As the prime minister understands, humanity is presently marching with open eyes towards catastrophic climate change. Since the adoption of the Kyoto Protocol, carbon emissions have continued to grow at an accelerating pace. Among developed economies Australia's record is one of the worst. Not only are our per-capita emissions rivalled only by the United States. If one ignores foregone deforestation, Kyoto's so-called ‘Australia clause', since 1990 our emissions have actually increased by some 30%. Rudd was elected on the promise of global-warming action. After taking power, to great applause, he signed the Kyoto Protocol. Since that time virtually nothing has been achieved. Rudd inherited the idea of an emissions-trading scheme from the Howard government.
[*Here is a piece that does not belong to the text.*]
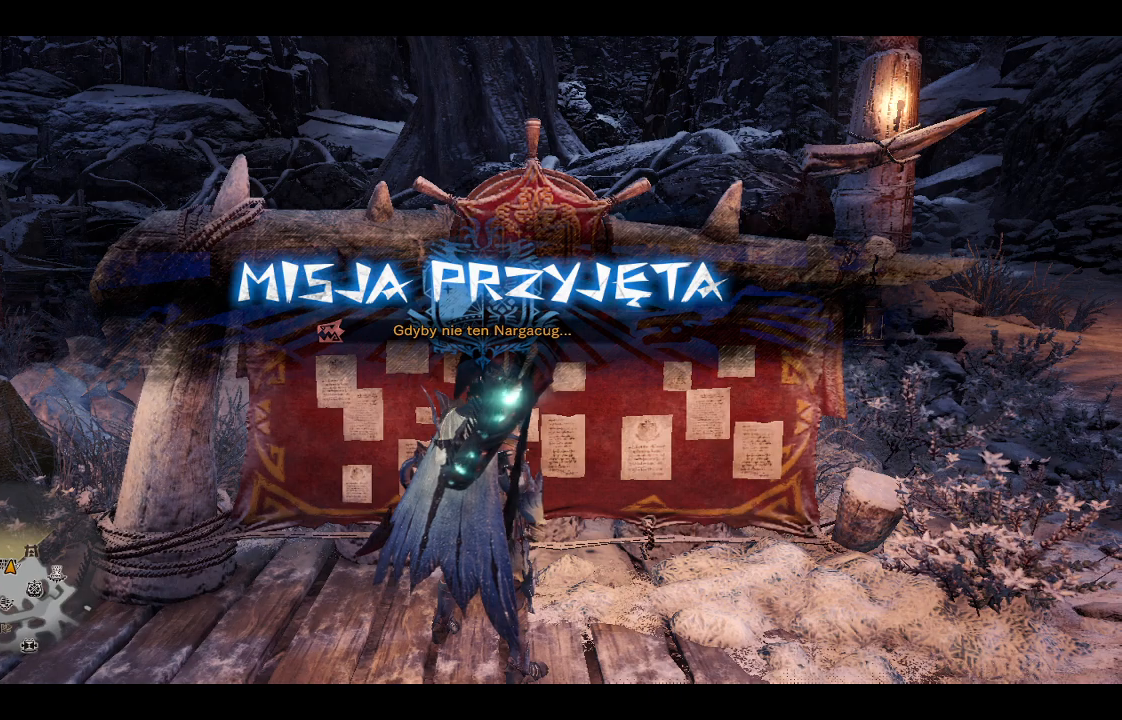
{"buttons": [], "left_stick": "down", "right_stick": "center", "events": [[233, "left_stick", "down"]]}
Rudd's climate-change adviser, Ross Garnaut, had recommended emissions cuts in the scheme of up to 25% by 2020. If an almost impossibly good international agreement was negotiated at Copenhagen in late 2009, the Rudd government offered 15%; in its absence it promised a miserly 5%. Garnaut argued against any special deals for rent-seeking high-emission industries. As the date for the introduction of the emissions-trading scheme has grown close, Rudd has showered both coal and the so-called trade-exposed, emission-intensive industries with increasingly generous special deals. Initially Rudd had promised that the scheme would be introduced in 2010. Shortly before this year's budget its starting date was delayed by a year. The delay won the government the temporary support of the Business Council; a promised increase from 15% to 25%, in the case of an unimaginably favourable Copenhagen outcome, won it the temporary support of the Climate Institute and the Australian Conservation Foundation.

The reason for the Rudd government's loss of nerve in the area of climate change is almost too obvious to need to be spelt out. Over time a formidable do-nothing alliance on the question of climate change has formed, comprising the coal, mining and even farming industries; a part of the Liberal Party; almost the entire National Party; the free-market think tanks; and our most significant daily newspaper, the Australian. In the face of this alliance and at a time when the Great Recession begins to bite, bold and principled action will obviously require high-order political courage and political skill.

Before becoming prime minister, Kevin Rudd told us that the human being he most admired was Dietrich Bonhoeffer. Through fidelity to his beliefs, Bonhoeffer risked his life. By comparison, if he were now to stand true to his climate-change principles, the worst that Kevin Rudd has to fear is leading his party to defeat, most likely at the election after next. No fair-minded observer will find it difficult to grasp why the Rudd government has dithered over climate change. Unfortunately, the Earth is not a fair-minded observer. Concerning the political difficulties of its inhabitants, it does not give a damn.

Robert Manne

Robert Manne is emeritus professor of politics and vice-chancellor’s fellow at La Trobe University. His most recent books are The Mind of the Islamic State and On Borrowed Time.